Results: Arthur Waite Bohne (1914-1998) obtained his MD degree from Washington University at St. Louis in 1939. He served as a captain in the Army Medical Corps during World War II in North Africa, Italy and Germany. Upon his return he trained with eminent urologist Dr. Reed Nesbit at the University of Michigan. He joined Henry Ford Hospital in 1950 and was named associate surgeon-in-charge after Dr Ormond Culp was recruited to the Mayo Clinic. In 1952, he succeeded Dr John Kelso Ormond (of ‘Ormond Syndrome’ fame) as Chief of Urology and held that position until 1970. His pioneering work in bladder regeneration models, initially in animal models (dogs) followed by 7 human ‘trials’ of his plastic mold (around which the new bladder could grow) and a novel distensible rubber bag, all of which could subsequently be removed transurethrally, received national acclaim with Bohne featured in TIME magazine in 1955 describing him as the urologist with the ability for “Muscle grown to order”. To this day his pivotal observations continue to be frequently cited in the tissue bioengineering literature. Bohne was an early adopter of the percutaneous needle kidney biopsy. His published series of 30 patients contributed to the refinement of the technique and understanding its role as a diagnostic tool. He was also among the first to champion the concept of ‘focal prostate therapy’. In 1969, he published a small series of the successful management of nodular prostate cancer via a small perineal incision and electrosurgical excision of the prostate nodule alone. All patients were continent, potent and recurrence free at 9 years of follow up – exemplary outcomes even by today’s standards.

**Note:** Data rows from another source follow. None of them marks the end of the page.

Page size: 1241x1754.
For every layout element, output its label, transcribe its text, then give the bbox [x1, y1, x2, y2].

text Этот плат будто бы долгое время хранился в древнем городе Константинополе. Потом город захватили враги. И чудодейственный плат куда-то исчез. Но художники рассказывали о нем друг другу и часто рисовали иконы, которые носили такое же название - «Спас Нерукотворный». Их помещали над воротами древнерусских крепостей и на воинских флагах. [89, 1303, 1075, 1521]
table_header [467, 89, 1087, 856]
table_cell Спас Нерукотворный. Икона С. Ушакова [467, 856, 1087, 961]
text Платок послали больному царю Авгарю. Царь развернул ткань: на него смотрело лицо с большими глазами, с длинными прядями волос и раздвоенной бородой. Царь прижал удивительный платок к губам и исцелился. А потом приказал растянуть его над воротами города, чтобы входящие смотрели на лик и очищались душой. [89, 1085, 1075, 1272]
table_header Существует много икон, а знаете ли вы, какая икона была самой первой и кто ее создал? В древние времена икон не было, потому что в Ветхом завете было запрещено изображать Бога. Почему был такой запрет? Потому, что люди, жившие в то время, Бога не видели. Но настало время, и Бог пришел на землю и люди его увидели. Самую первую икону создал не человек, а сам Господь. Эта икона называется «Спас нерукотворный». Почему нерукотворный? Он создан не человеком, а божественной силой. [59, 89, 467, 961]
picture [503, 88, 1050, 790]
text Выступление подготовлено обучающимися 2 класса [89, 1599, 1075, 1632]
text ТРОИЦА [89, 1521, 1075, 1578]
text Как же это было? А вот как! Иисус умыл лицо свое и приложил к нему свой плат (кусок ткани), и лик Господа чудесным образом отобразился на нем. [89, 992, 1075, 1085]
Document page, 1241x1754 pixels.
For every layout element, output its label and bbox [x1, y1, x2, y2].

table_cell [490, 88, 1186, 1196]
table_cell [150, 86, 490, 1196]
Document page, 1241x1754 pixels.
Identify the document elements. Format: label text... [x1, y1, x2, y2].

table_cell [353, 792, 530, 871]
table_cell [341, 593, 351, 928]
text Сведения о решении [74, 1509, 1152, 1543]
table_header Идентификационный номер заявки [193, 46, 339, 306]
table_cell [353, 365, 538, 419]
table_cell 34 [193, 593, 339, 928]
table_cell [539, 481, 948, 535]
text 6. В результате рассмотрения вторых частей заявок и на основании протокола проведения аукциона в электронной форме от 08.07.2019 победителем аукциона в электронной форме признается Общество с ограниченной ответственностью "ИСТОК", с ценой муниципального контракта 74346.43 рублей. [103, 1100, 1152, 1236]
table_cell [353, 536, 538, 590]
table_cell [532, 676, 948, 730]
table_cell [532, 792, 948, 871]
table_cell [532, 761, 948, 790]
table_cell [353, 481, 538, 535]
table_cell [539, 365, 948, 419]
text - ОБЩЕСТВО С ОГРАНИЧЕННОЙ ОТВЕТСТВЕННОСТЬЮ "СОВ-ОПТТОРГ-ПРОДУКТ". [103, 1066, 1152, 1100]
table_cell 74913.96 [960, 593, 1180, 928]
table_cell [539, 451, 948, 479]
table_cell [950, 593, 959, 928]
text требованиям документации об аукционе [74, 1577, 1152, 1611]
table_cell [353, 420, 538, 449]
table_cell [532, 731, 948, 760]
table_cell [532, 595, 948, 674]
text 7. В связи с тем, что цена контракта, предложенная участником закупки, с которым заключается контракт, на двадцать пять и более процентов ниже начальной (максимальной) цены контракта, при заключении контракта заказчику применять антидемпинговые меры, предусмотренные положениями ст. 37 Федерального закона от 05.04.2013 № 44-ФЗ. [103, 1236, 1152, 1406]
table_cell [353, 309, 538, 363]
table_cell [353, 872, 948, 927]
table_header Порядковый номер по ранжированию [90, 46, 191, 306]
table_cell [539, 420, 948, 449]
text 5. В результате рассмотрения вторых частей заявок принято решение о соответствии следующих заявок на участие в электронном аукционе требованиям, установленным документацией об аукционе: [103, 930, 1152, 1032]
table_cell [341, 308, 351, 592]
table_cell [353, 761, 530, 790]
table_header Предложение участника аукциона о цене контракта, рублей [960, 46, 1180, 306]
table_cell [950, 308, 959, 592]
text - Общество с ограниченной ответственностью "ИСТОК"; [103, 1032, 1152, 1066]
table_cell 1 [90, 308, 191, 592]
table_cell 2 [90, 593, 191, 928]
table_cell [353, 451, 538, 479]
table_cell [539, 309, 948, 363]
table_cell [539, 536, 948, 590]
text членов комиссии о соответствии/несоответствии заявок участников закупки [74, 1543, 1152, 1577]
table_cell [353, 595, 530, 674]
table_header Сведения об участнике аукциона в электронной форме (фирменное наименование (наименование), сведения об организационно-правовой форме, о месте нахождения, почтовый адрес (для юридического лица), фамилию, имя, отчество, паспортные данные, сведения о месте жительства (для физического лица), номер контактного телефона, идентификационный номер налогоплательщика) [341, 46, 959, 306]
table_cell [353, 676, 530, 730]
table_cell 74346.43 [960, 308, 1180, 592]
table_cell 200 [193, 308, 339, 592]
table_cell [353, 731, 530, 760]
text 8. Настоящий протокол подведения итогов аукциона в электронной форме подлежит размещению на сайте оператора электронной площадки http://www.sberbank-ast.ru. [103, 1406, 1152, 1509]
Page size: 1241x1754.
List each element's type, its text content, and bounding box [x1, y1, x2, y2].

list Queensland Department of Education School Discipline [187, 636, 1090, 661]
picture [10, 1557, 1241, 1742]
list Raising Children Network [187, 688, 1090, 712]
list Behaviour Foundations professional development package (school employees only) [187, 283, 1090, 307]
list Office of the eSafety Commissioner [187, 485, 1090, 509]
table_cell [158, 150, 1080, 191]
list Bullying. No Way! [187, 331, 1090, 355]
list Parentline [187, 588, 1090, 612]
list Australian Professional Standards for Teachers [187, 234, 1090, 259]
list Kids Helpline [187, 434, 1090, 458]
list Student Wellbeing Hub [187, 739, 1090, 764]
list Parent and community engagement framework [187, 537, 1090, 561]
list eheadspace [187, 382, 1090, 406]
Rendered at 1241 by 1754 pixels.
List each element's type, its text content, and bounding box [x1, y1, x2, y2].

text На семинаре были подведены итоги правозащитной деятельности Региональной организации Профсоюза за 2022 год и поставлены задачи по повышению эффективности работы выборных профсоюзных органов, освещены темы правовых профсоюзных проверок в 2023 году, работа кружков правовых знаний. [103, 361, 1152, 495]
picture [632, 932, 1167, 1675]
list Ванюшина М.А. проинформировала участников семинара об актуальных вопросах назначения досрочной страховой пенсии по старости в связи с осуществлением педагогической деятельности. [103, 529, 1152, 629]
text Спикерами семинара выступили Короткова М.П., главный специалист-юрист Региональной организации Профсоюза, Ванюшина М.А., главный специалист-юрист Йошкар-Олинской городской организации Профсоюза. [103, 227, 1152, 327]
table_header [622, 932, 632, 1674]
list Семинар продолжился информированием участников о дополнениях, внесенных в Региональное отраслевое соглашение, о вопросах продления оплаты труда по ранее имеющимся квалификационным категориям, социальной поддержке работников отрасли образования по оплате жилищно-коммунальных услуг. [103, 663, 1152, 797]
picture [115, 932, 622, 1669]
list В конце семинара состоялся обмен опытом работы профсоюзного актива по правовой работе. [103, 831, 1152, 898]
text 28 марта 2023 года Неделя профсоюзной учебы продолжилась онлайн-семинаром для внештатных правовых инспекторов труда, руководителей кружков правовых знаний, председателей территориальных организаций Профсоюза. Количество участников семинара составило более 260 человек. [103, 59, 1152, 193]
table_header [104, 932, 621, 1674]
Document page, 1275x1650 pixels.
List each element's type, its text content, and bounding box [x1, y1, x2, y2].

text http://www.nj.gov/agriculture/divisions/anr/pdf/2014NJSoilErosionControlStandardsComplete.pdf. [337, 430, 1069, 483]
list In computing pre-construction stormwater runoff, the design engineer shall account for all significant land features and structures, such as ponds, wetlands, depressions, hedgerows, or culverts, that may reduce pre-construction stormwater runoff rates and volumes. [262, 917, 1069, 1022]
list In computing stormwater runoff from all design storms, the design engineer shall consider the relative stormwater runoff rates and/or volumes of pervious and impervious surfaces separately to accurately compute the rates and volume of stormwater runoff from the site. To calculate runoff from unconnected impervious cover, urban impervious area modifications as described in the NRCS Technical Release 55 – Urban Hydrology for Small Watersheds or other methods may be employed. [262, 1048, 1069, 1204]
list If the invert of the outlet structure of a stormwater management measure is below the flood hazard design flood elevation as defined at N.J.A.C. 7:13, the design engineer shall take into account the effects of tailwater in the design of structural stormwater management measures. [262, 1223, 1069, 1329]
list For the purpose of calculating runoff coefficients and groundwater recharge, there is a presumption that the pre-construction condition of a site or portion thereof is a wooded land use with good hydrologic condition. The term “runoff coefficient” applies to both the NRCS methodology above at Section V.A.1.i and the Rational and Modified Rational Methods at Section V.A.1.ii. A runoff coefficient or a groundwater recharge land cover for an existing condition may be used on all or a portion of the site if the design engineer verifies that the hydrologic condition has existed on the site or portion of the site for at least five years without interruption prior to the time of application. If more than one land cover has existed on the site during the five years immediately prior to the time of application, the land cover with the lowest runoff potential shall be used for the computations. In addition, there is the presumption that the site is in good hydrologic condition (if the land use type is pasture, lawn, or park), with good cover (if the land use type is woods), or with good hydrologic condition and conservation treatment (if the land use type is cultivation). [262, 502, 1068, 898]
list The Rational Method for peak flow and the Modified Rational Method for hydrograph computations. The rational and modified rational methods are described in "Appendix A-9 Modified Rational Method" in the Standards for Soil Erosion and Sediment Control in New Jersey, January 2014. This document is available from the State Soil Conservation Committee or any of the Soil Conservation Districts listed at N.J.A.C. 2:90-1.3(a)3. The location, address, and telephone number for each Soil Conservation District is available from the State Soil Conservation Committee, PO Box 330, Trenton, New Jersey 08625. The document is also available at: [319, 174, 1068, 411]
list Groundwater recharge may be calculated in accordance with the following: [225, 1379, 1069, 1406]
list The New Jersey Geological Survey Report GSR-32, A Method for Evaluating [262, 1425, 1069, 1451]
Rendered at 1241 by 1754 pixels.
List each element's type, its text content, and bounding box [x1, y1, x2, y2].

Conclusions: The legacy of Dr Arthur Waite Bohne cannot be overstated. His early contributions to urological innovation paved the way for prostate cancer focal therapy and diagnostic kidney biopsy. His pioneering establishment of bladder regeneration techniques from animal models to in vivo human trials provided the crucial cornerstone for bladder replacement technology, for which he deserves to be recognized for.